I love the Central Coast but if I couldn’t afford to live here I’d be in Mexico in a heartbeat a few months out of the year. People are friendly down there, love to share stories about their various building and home improvement projects, and living is cheap. It is refreshing to be away from Bush’s NeoCon America. You can swim in the warm Sea of Cortez (average temperature 75 degrees) about nine months out of the year. But summers can be brutal, so avoid July, August and parts of September.

These are just the highlights of my pioneering adventure in Mexico. There have been some true challenges along the way, including the theft of my beloved motor home, old Betsy. I admit I built a rather flimsy flat roof, which has required numerous repairs and enhancements. When it does occasionally rain, the roof can leak. But only 2” of rain is about the norm (no fog).
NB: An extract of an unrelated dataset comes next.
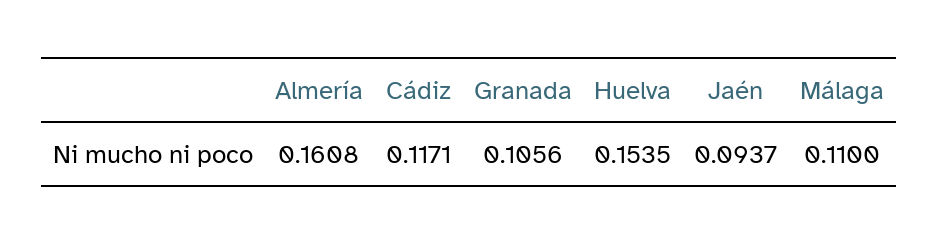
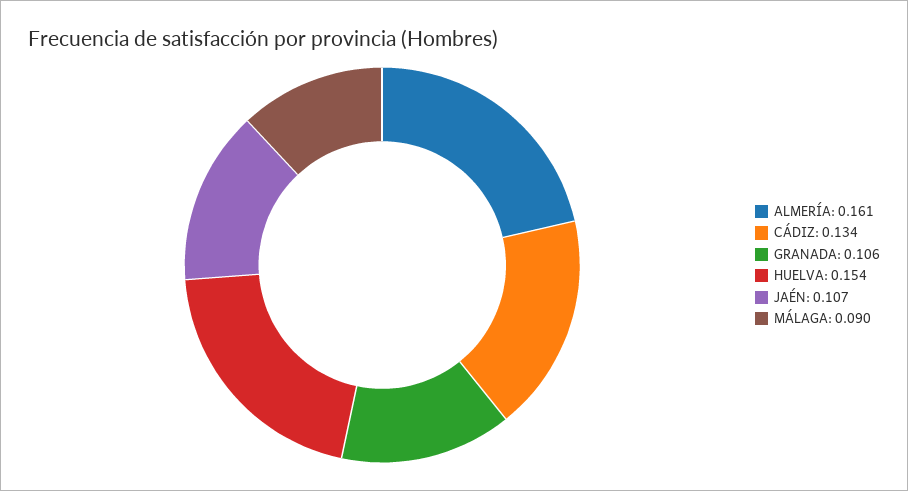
Cádiz: 0.1171 -> 0.134
Jaén: 0.0937 -> 0.107
Málaga: 0.11 -> 0.09

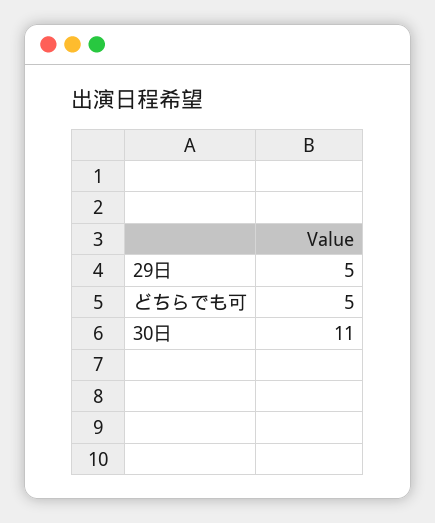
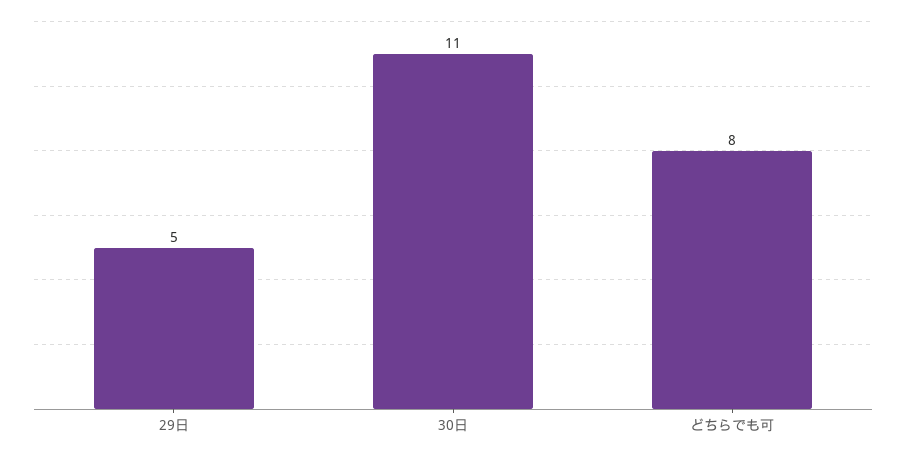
どちらでも可: 5 -> 8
But all-in-all I am proud of what I have accomplished and want others to be inspired and energized by it. It is not too late to get started down here, though regulations and costs are increasing. I still run the tours, three each year, and things just get better and better. I might even have reliable solar hot water soon!

Bill Seavey is the author of the People’s Guide to Basic Solar Power, Power Your Car WITHOUT Gasoline!, and other books on sustainable lifestyles. He lives in Cambria MOST of the time. Forget about contacting him when he’s in Mexico.